What is needed:
Run through the records and, wherever a line holds the word "documentclass", return that line.
#### Dataset ####
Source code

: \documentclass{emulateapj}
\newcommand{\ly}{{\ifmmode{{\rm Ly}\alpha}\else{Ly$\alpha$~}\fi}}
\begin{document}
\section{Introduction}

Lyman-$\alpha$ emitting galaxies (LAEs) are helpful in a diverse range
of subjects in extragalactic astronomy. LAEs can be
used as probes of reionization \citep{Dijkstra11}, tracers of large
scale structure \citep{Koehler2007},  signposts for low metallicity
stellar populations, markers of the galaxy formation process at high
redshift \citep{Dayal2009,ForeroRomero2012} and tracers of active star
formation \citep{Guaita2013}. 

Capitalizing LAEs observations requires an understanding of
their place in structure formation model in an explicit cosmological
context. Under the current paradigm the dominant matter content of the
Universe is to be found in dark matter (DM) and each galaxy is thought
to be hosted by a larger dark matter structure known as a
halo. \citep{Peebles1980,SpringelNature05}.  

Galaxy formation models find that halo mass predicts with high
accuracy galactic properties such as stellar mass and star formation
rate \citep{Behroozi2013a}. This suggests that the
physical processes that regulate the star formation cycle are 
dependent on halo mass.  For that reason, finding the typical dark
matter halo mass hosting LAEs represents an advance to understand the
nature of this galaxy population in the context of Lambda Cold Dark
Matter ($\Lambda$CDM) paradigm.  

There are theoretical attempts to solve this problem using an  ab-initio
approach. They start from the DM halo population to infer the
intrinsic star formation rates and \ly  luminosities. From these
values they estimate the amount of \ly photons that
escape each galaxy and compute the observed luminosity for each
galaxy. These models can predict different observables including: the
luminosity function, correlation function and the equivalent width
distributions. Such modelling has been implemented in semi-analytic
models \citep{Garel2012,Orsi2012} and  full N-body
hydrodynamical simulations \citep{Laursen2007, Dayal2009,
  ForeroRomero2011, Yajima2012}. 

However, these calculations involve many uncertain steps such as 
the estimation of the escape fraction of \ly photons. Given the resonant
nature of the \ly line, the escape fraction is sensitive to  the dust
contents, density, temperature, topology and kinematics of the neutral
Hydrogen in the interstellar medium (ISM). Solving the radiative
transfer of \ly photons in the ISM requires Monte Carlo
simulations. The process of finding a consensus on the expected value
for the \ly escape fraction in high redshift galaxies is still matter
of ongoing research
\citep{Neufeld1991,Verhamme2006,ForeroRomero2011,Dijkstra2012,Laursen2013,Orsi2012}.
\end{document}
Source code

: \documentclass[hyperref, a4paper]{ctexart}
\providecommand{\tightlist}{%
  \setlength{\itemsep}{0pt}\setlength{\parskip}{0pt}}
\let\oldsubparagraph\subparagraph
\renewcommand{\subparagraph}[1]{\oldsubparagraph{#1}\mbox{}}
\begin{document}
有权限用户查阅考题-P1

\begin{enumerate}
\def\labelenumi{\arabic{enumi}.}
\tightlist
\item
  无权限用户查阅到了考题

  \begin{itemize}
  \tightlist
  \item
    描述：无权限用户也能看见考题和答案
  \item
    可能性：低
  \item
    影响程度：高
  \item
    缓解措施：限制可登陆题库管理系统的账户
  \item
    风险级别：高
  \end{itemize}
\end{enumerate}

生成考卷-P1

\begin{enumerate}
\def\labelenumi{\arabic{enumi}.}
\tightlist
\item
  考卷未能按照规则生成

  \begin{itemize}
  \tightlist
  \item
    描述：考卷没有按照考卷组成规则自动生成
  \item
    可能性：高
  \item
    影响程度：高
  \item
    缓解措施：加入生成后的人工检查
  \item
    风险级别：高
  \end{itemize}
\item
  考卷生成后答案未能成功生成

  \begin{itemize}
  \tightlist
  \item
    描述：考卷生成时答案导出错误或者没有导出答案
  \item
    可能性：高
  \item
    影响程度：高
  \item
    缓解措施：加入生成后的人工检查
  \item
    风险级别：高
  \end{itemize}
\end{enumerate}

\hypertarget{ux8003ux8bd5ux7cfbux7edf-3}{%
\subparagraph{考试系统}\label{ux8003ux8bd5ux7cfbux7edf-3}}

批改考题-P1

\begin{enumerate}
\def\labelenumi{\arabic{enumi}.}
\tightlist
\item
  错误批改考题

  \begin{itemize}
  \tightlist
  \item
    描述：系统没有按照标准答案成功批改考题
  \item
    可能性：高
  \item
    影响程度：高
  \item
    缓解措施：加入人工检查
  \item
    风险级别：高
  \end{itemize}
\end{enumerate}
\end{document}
####
Response for this exercise:
: \documentclass{emulateapj}
: \documentclass[hyperref, a4paper]{ctexart}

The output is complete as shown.